**VORLIEGENDER TEXT**
--------------------------------------------------

Seit Monaten tauchen nur noch sehr vereinzelt größere Ansammlungen von neuen Infektionen auf. Dann werden die Bewohner der betroffenen Gebiete sofort angewiesen, ihre Wohnungen nicht mehr zu verlassen.
Der Aufschwung der zweitgrößten Volkswirtschaft der Welt wurde vor allem durch eine starke Industrieproduktion und robuste Exporte, unter anderem von medizinischen Produkten wie Schutzmasken, getrieben. Der chinesische Staat half mit hohen Investitionen in Infrastrukturprojekte.
0,6 Prozent Wachstum im Vergleich zum Vorquartal
Analysten warnten angesichts der neuesten Zahlen jedoch vor Euphorie. „Es ist es nicht angebracht, sich von einer scheinbar wachstumsstarken Datenveröffentlichung überwältigen zu lassen“, warnte Iris Pang, Chefökonomin für Greater China bei der Bank ING.
Die scheinbare Stärke dieser Zahlen beruhe auf starken Basiseffekten aus dem ersten Quartal des vergangenen Jahres, so Pang. In den ersten drei Monaten von 2020 war das Wachstum der zweitgrößten Volkswirtschaft der Welt um 6,8 Prozent eingebrochen.
Über den aktuellen Zustand der Wirtschaft sind die Daten jedoch weniger aussagekräftig. „Stattdessen ist es sinnvoll, sich auf die saisonal bereinigten Quartal-zu-Quartal-Veränderungen zu konzentrieren“, riet Julian Evans-Pritchard, Senior-China-Ökonom bei Capital Economics in Singapur, „auf dieser Basis betrug das Wachstum im ersten Quartal 0,6 Prozent, nach 2,6 Prozent im vierten Quartal.“
Abgesehen von Basiseffekten habe es eine gewisse Erholung der Aktivität in der chinesischen Wirtschaft gegeben, so ING-Analystin Pang. „Aber auch hier müssen wir diese Wachstumszahlen mit Vorsicht lesen.“
Ein Lichtblick zeigte sich am Freitag bei der Vorlage der Zahlen beim Konsum, der lange Zeit hinter der Erholung der Wirtschaft zurückhing. Vor allem bei den Einzelhandelsumsätzen habe Chinas erstes Quartal gut begonnen, sagte Marco Sun, Chefanalyst für Finanzmärkte bei der MUFG Bank in Schanghai.
Konsum wächst, Industrieproduktion enttäuscht
Die Einzelhandelsumsätze legten im März im Vergleich zum Vorjahreszeitraum um 34,2 Prozent zu. Von Januar bis Februar waren sie um 33,8 Prozent gestiegen.

--------------------------------------------------

**DATENSÄTZE**

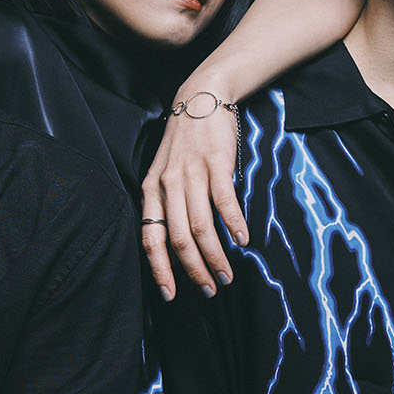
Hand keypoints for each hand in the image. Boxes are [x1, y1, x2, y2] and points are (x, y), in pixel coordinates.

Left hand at [141, 97, 245, 300]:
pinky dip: (234, 224)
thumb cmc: (184, 143)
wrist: (200, 98)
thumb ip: (167, 206)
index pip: (150, 238)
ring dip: (215, 256)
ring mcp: (192, 174)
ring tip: (227, 275)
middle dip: (194, 269)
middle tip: (210, 289)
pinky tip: (242, 240)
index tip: (171, 295)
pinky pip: (224, 202)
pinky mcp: (216, 163)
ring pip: (200, 226)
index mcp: (152, 191)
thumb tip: (178, 248)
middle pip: (178, 238)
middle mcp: (168, 185)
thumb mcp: (165, 173)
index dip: (160, 270)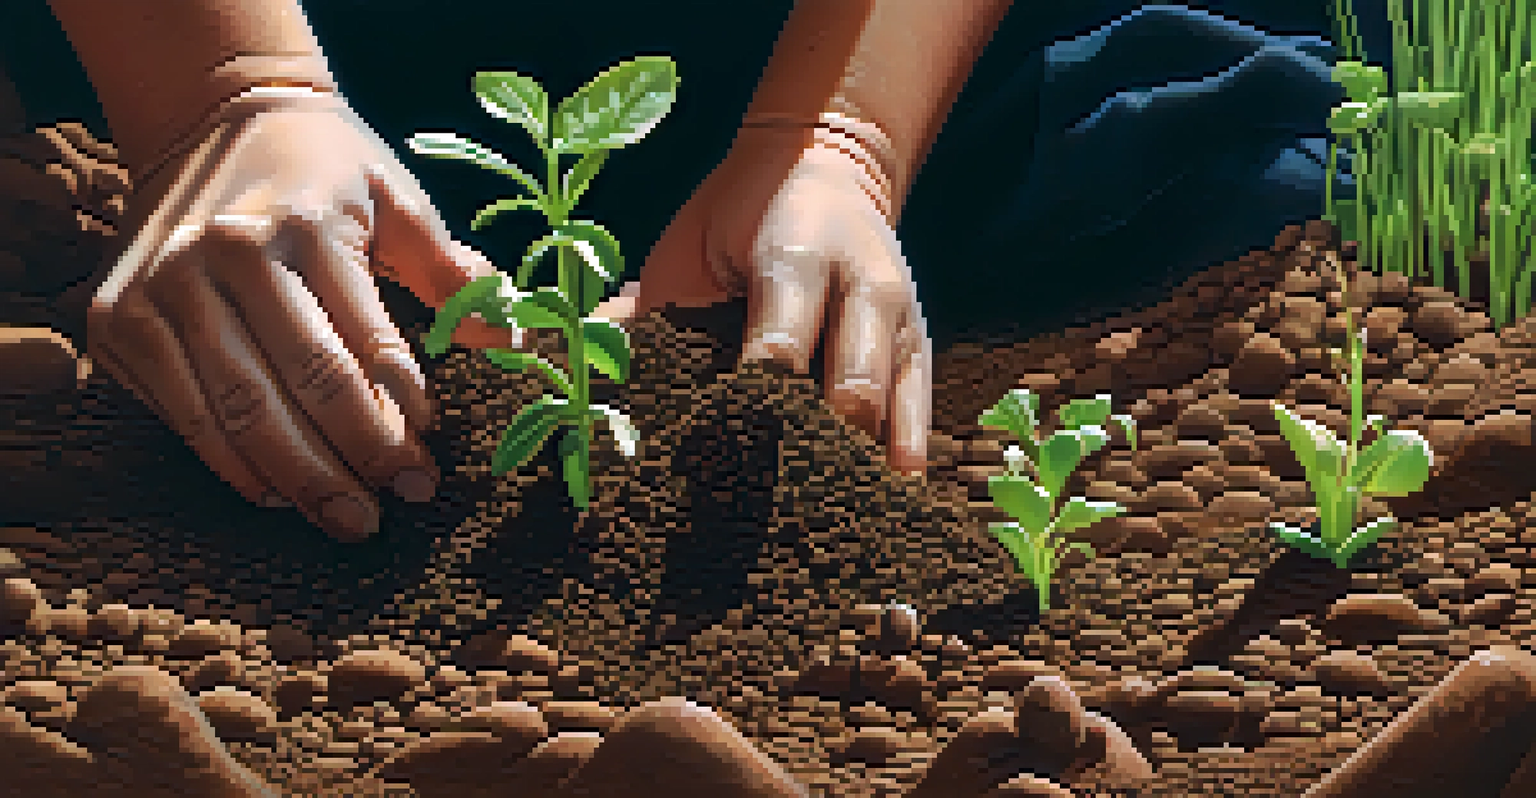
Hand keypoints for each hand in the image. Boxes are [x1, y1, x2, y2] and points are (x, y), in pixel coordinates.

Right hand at [88, 92, 515, 540]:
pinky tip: (277, 491)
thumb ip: (452, 271)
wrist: (210, 112)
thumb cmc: (325, 166)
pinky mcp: (117, 318)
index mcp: (305, 227)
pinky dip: (230, 463)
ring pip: (237, 413)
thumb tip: (513, 339)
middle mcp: (225, 255)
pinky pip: (181, 413)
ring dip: (298, 478)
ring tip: (346, 518)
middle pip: (299, 390)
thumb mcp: (397, 198)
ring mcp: (162, 289)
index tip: (428, 466)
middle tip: (395, 508)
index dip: (398, 417)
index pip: (362, 347)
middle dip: (355, 461)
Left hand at [597, 119, 930, 472]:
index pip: (779, 343)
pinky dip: (904, 454)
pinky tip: (891, 497)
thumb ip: (650, 311)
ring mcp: (897, 320)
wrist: (825, 169)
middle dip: (810, 447)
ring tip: (827, 521)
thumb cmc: (738, 222)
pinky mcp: (918, 344)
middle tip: (767, 507)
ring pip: (888, 403)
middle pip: (848, 387)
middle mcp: (859, 288)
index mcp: (794, 258)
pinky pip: (919, 405)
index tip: (714, 449)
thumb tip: (564, 353)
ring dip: (857, 464)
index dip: (750, 400)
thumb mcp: (694, 250)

--------------------------------------------------

**ZUR AUFGABE**
Schreibe den Text über Chinas Wirtschaftsentwicklung im ersten Quartal im Anschluss an seinen letzten Satz weiter.

**ANTWORT ZUR AUFGABE**
Hingegen enttäuschte das Wachstum der Industrieproduktion im vergangenen Monat Analysten. Der Wert stieg im März im Jahresvergleich nur noch um 14,1 Prozent. Analysten hatten im Durchschnitt mit 17,2 Prozent gerechnet. Im Januar und Februar zusammen hatte das Wachstum bei der Industrieproduktion noch bei 35,1 Prozent gelegen.
„Es scheint, dass die Normalisierung der Politik eine gewisse Verlangsamung bei der industriellen Produktion und bei Immobilieninvestitionen zeigt“, sagte Edward Moya, Senior-Marktanalyst bei Oanda in New York.
Die chinesische Regierung hatte zuletzt Maßnahmen ergriffen, die die hohe Verschuldung des Landes eindämmen sollen, und angekündigt, die fiskalischen und monetären Stimuli zurückzufahren. Im Bereich der Kreditvergabe und beim Handel mit Immobilien hat sie bereits strengere Regularien erlassen.
Niedrigeres Wachstumsziel soll Verschuldung reduzieren
Als Signal, dass die chinesische Staatsführung eine zu hohe Verschuldung insbesondere der Lokalregierungen durch Stimuli verhindern will, wurde auch das moderate Wachstumsziel für dieses Jahr gewertet, das Peking beim Nationalen Volkskongress im März verabschiedet hatte.
Gerade mal mehr als sechs Prozent soll die Wirtschaft laut Chinas Premierminister Li Keqiang 2021 wachsen. Experten rechnen mit einem deutlich höheren Wachstum. So schätzt etwa der Internationale Währungsfonds IWF, dass die Wirtschaft in diesem Jahr um 8,1 Prozent zulegen könnte.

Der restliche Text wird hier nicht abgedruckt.